Directions:
Go through the records and copy each line where the string "Логические" occurs.

Data provided:
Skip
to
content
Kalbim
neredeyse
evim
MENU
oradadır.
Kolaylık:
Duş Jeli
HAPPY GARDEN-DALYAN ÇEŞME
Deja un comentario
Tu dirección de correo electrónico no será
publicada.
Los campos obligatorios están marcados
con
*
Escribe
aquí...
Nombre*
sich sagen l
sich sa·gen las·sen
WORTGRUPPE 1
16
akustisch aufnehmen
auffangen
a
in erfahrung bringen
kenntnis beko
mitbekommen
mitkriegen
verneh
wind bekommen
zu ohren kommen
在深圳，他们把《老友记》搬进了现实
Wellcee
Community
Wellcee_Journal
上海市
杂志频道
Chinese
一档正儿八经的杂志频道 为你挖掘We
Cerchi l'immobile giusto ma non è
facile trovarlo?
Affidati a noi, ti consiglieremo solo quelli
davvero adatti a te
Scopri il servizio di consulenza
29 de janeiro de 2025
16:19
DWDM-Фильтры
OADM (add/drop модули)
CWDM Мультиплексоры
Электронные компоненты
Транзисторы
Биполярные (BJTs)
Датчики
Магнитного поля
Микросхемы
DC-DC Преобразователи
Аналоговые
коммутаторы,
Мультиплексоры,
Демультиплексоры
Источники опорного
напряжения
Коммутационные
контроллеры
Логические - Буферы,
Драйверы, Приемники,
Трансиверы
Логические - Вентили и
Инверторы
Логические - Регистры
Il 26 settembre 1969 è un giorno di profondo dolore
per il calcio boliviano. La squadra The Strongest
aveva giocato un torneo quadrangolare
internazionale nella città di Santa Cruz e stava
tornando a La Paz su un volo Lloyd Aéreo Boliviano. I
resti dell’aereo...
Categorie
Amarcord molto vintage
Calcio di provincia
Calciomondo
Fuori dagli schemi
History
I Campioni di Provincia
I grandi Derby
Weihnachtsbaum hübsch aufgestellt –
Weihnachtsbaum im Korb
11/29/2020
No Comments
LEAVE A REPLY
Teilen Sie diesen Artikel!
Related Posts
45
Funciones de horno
* * *
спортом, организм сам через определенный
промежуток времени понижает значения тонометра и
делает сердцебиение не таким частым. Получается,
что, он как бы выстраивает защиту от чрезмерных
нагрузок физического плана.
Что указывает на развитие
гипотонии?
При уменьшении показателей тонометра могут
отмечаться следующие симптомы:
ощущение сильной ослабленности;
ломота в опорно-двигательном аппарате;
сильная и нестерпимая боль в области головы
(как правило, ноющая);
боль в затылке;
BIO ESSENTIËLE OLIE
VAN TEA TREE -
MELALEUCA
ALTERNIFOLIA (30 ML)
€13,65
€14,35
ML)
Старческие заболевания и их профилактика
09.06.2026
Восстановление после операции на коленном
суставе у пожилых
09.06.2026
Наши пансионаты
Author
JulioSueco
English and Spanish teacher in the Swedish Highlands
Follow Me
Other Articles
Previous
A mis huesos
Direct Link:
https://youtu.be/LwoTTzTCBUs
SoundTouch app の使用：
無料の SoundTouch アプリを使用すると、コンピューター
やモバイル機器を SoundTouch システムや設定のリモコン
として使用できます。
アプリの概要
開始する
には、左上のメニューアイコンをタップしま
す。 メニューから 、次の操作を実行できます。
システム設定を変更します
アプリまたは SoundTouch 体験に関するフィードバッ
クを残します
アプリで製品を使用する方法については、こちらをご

Result of the task:
Логические - Буферы,
Логические - Вентили и
Логические - Регистры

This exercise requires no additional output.